◆ **TEXT TO READ**:
□ □ □

Section 3. Meetings. Meetings of the Advisory Council may be called at the discretion of the Director. Meetings shall be open to all voting members of this society who shall be permitted to speak on any topic properly under discussion, but only members of the Advisory Council may vote on governance issues.

Section 4. Electronic or telephonic participation in meetings. Any or all members of the Advisory Council may participate in a meeting by conference telephone or video or similar communication equipment, so long as members participating in such a meeting can hear one another, and such participation shall constitute presence in person at the meeting. 

Section 5. Action without a meeting. Any action required or permitted to be taken at a meeting of the Advisory Council (including amendment of these Bylaws or the Articles of Incorporation) or of any committee may be taken without a meeting if all the members of the Advisory Council or committee consent in writing to taking the action without a meeting and approving the specific action. Such consents shall have the same force and effect as a unanimous vote of the Advisory Council or of the committee as the case may be.

Article VII. Meetings.

Section 1. Frequency of meetings. Ordinary meetings of CDSS shall be held quarterly. Extraordinary meetings of CDSS may be called at the Director’s discretion.

Section 2. Announcement of meetings. Meetings, whether ordinary or extraordinary, shall be called by electronic mail by the Secretary of CDSS at least one week prior to the meeting.

Section 3. Quorum. A simple majority of the elected officials and members in attendance may transact business legally and shall constitute a quorum.

Section 4. Conduct of meetings. An advance agenda and minutes shall be prepared for all meetings.

□ □ □

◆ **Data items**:
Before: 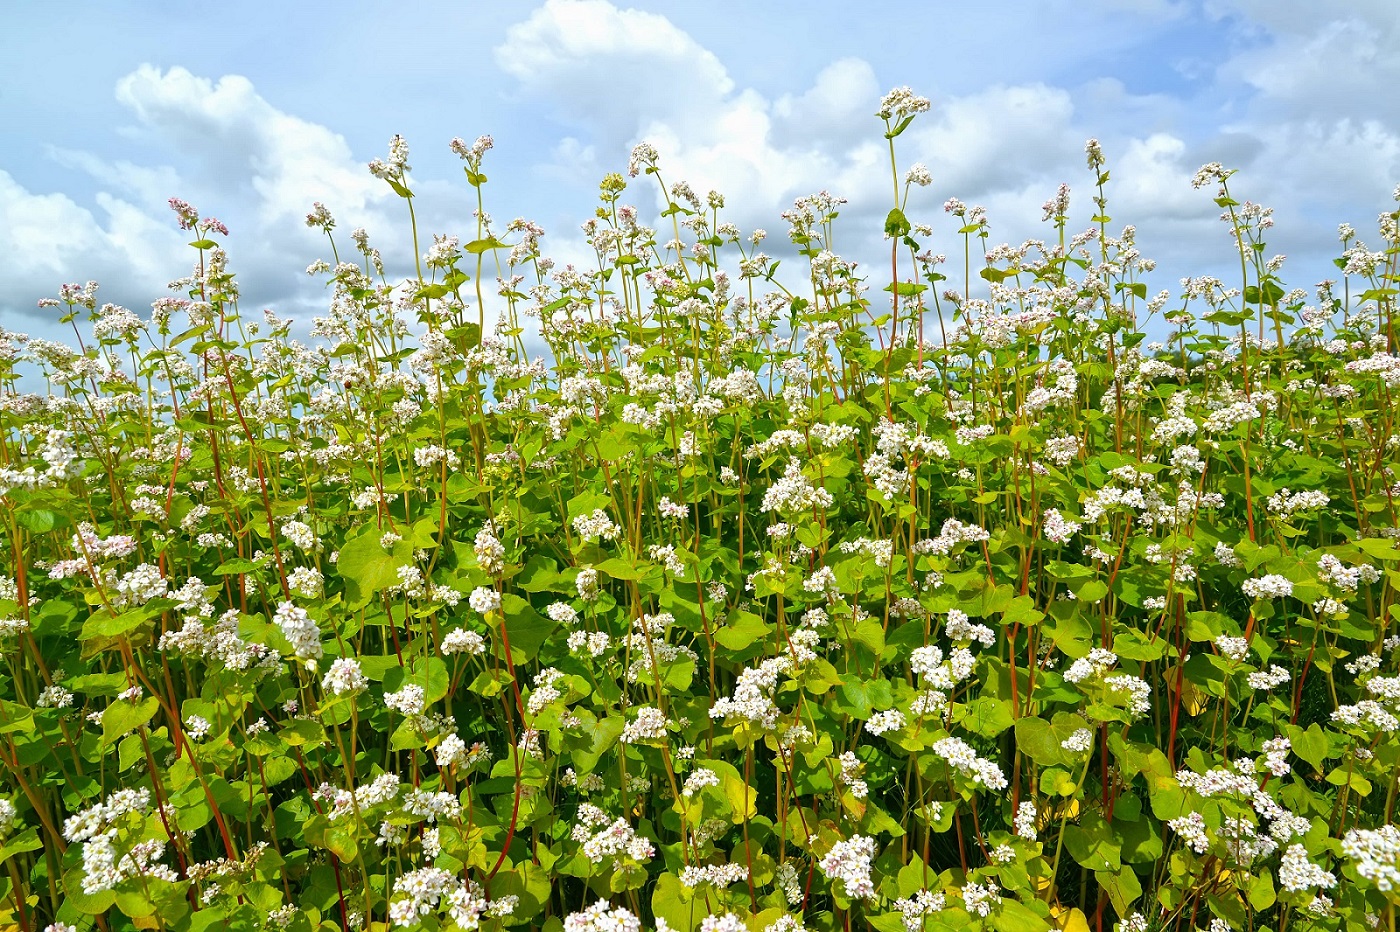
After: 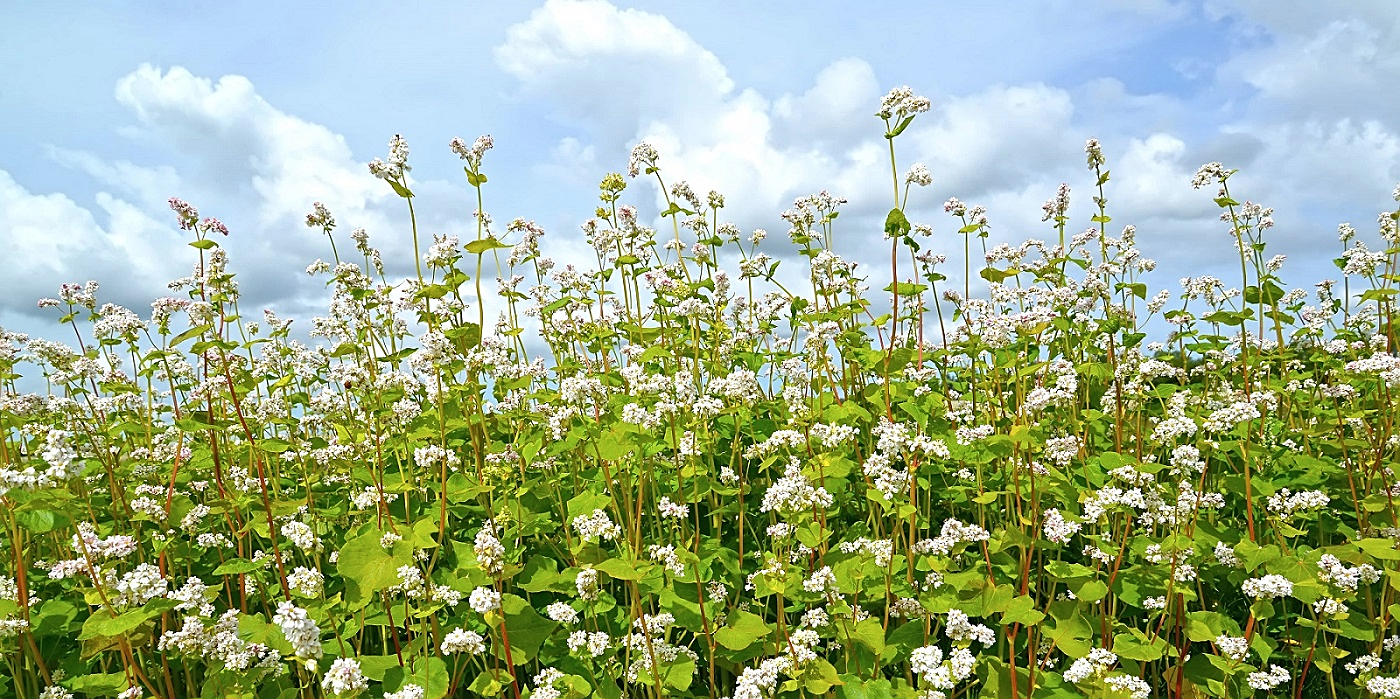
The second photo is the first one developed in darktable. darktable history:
shadows and highlights: shadows 12, white point adjustment 1.2, highlights -0.36, soften with gaussian
contrast brightness saturation: saturation -0.05
crop: bottom 24.988%
sharpen: on, module defaults
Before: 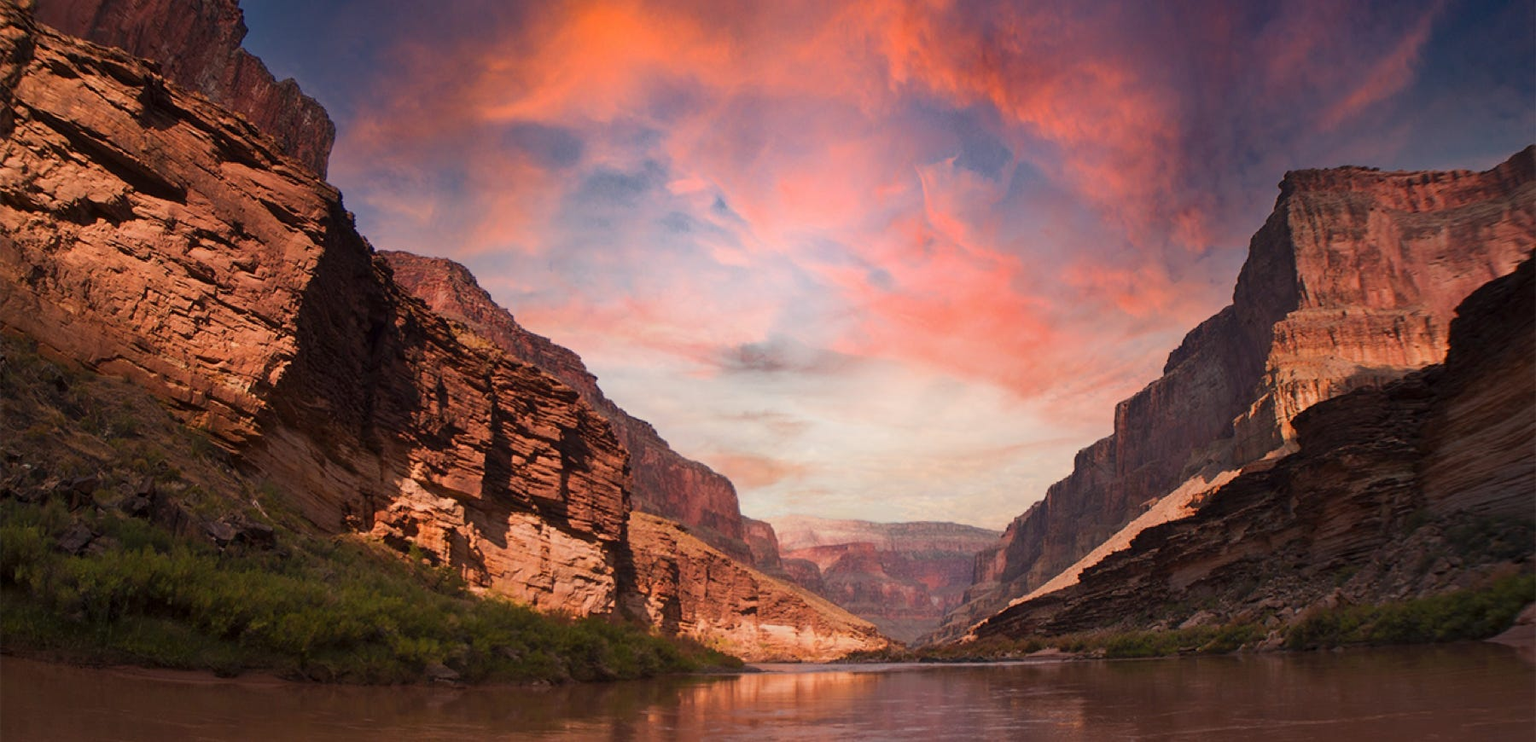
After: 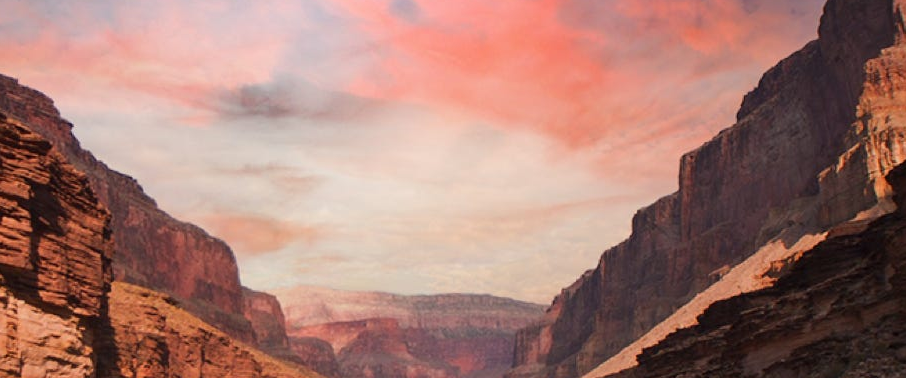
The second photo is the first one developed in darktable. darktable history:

□ □ □

◆ **DIRECTIVE 1**:
In the bylaws excerpt above, retype the passage between "Section 2. Announcement" and "constitute a quorum.", inclusive.
◆ **DIRECTIVE 2**:
Summarize the bylaws excerpt above in two sentences.
◆ **DIRECTIVE 3**:
Write what follows the last sentence of the bylaws excerpt above, continuing it from where it stops.

◆ **EXERCISE ANSWER 1**:
Section 2. Announcement of meetings. Meetings, whether ordinary or extraordinary, shall be called by electronic mail by the Secretary of CDSS at least one week prior to the meeting.

Section 3. Quorum. A simple majority of the elected officials and members in attendance may transact business legally and shall constitute a quorum.

◆ **EXERCISE ANSWER 2**:
The bylaws allow the Director to call Advisory Council meetings, which voting members of the society may attend and speak at, though only Council members may vote on governance issues; Council members may also join by telephone or video, or act without a meeting through unanimous written consent. CDSS holds ordinary meetings quarterly and extraordinary ones at the Director's discretion, announced by the Secretary by electronic mail at least one week ahead, with a quorum set by a simple majority of those in attendance and an advance agenda and minutes prepared for every meeting.

◆ **EXERCISE ANSWER 3**:
Section 5. Presiding Officer and Secretary. At any meeting of the Members, if neither the Director, nor any Advisory Council member, nor a person designated by the Advisory Council to preside shall be present, the members present shall appoint a presiding officer for the meeting. If the Secretary is not present, the appointee of the person presiding at the meeting shall act as secretary of the meeting.

Section 6: Motions and voting. A motion may be proposed by any member of CDSS. Upon a second by any other member, a vote will be held, and a simple majority will win.

Section 7. Parliamentary procedure. The rules contained in the current edition of Robert’s Rules of Order Newly Revised shall govern in all cases when not inconsistent with these Bylaws or any special rules that the Advisory Council may adopt.

Article VIII. Committees.

Section 1. Authority to appoint. The Director, by and with the advice and consent of the Advisory Council, shall appoint all ad hoc committees and their chairpersons and decide their mandates and scope of work. The Director further may appoint such ad hoc committees and their chairs as deemed necessary to carry out CDSS business or programs.

Section 2. Terms of Committees. Ad hoc Committee appointments shall be at the will and pleasure of the Director and they shall serve concurrently with the term of the appointing Director unless a different term is approved by the Advisory Council.

Section 3. Committee membership. Committee membership is categorized as follows: 

  1. Regular, having all voting privileges and responsibilities;
  2. Ex-oficio, having the right to attend and participate in committee meetings and cast non-binding votes; and 
  3. Associate Member, having the right to attend and participate in committee meetings but having no voting privileges.

Section 4. Responsibilities of Committee Chairs. Chairs are tasked with effectively managing the work of Committees to meet the requirements of their mandates. Chairs must report to the Director on Committee activities on at least a quarterly basis and prepare final reports upon their discharge.

Section 5. Limitation of Authority. No action by any Member, Honorary Member, or Officer shall be binding upon, or constitute an expression of, the policy of CDSS until and unless it has been approved or ratified by the Advisory Council.

Section 6. Discharge of Committees. Committees shall be discharged by the Director when their work has been completed and their reports accepted, or when, in the opinion of the Advisory Council it is deemed wise to discontinue the committees.

Section 7. Standing Committees. The Advisory Council and Nominating Committee shall be considered standing committees of CDSS. The Nominating Committee shall consist of the Director (ex-officio), one member of the Advisory Council, and up to three other regular Members. Other standing committees deemed necessary by the organization may be created upon recommendation of the Director and by simple majority vote of the Advisory Council.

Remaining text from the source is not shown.